É uma das apostas da Editorial Presença na colecção comics, que poderá ser considerada ganha no final de apenas um volume. “Siúil, a Rún” (Editorial Presença, 2023), livro que marca o lançamento de A Menina Que Veio do Outro Lado – cuja publicação original aconteceu em 2016 -, leva-nos a percorrer uma terra longínqua, apartada entre dois países que escolheram a incomunicação: o país de fora, lugar onde habitam criaturas capazes de amaldiçoar pelo simples toque, e o país de dentro, geografia onde habitam os humanos.
Há, porém, uma união improvável e com todo o ar de um enigma, entre o Doutor, uma criatura animal, sem paladar e sem boca, e uma menina que vê nele uma espécie de tio louco, sem saber que este a protege do abandono com uma série de mentiras protectoras. Afinal, como o Doutor diz para si próprio, “mais do que dizer-te a verdade, não aguentaria ver-te entristecida”.
Entre execuções, suspeitas de maldições e um diário que traz alguma esperança, o leitor vai aos poucos movendo-se neste território abençoadamente movediço, onde impera uma lei tácita que ninguém parece decidido a desafiar: “Quem está no país de fora, não é humano. É um forasteiro amaldiçoado. Mesmo que se pareça com uma pessoa ou uma criança”.

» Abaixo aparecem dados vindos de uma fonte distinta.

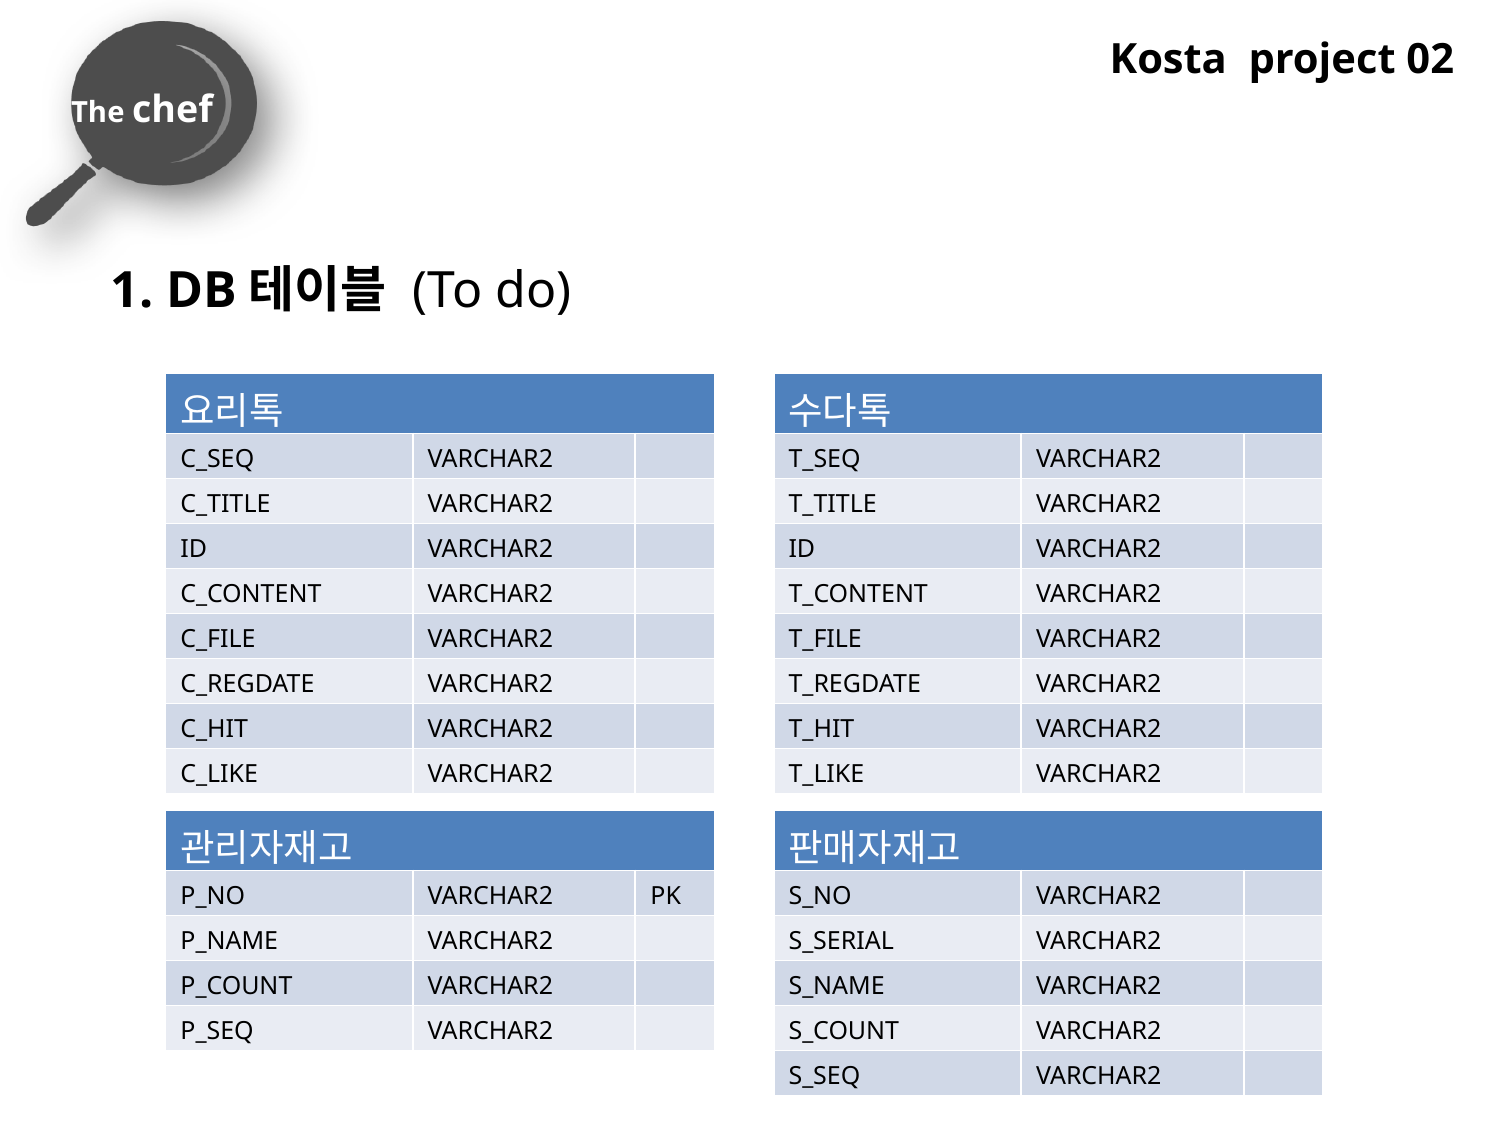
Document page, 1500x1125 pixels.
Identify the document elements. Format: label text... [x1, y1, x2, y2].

Um livro sobre a importância do toque, a desconfiança ou a doença, envolto em silêncios audíveis, um negrume misterioso, uma chuva que se sente e que chega à boleia de incríveis ilustrações, que criam a oposição entre o humano e o monstruoso para depois o fundirem num improvável abraço. Uma espécie de A Bela e o Monstro escrita com o sentimento e a verve da Estrada de Cormac McCarthy – e a benção de Neil Gaiman. Um começo assombroso e muito recomendado, que tem já continuação nas livrarias.